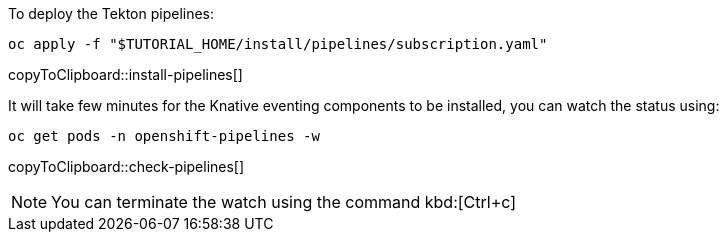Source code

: To deploy the Tekton pipelines:

[#install-pipelines]
[source,bash,subs="+macros,+attributes"]
----
oc apply -f "pass:[$TUTORIAL_HOME]/install/pipelines/subscription.yaml"
----
copyToClipboard::install-pipelines[]

It will take few minutes for the Knative eventing components to be installed, you can watch the status using:

[#check-pipelines]
[source,bash,subs="+macros,+attributes"]
----
oc get pods -n openshift-pipelines -w 
----
copyToClipboard::check-pipelines[]

NOTE: You can terminate the watch using the command kbd:[Ctrl+c]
· · · ·
◆ JOB: Reproduce the preceding material exactly, skipping pictures.

◆ RESPONSE TO THIS EXERCISE:
Source code

: To deploy the Tekton pipelines:

[#install-pipelines]
[source,bash,subs="+macros,+attributes"]
----
oc apply -f "pass:[$TUTORIAL_HOME]/install/pipelines/subscription.yaml"
----
copyToClipboard::install-pipelines[]

It will take few minutes for the Knative eventing components to be installed, you can watch the status using:

[#check-pipelines]
[source,bash,subs="+macros,+attributes"]
----
oc get pods -n openshift-pipelines -w 
----
copyToClipboard::check-pipelines[]

NOTE: You can terminate the watch using the command kbd:[Ctrl+c]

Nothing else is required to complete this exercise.